• Dataset records:
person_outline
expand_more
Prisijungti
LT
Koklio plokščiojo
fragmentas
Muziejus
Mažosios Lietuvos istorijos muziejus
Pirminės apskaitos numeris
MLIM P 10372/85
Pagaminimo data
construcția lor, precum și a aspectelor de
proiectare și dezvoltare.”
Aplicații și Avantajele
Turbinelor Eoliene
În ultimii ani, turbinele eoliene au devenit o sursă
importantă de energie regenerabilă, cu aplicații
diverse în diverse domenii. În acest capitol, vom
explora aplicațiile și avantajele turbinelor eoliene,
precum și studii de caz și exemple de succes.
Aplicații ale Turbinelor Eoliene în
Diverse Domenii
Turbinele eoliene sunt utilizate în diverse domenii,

• The problem:
Starting at the first line and ending at the last, retype the entries above.

• Your response:
person_outline
expand_more
Prisijungti
LT
Koklio plokščiojo
fragmentas
Muziejus
Mažosios Lietuvos istorijos muziejus
Pirminės apskaitos numeris
MLIM P 10372/85
Pagaminimo data
construcția lor, precum și a aspectelor de
proiectare și dezvoltare.”
Aplicații și Avantajele
Turbinelor Eoliene
În ultimii ani, turbinele eoliene au devenit o sursă
importantă de energie regenerabilă, cu aplicații
diverse în diverse domenii. În acest capitol, vom
explora aplicațiile și avantajele turbinelor eoliene,
precum și studii de caz și exemple de succes.
Aplicații ale Turbinelor Eoliene în
Diverse Domenii
Turbinele eoliene sunt utilizate în diverse domenii,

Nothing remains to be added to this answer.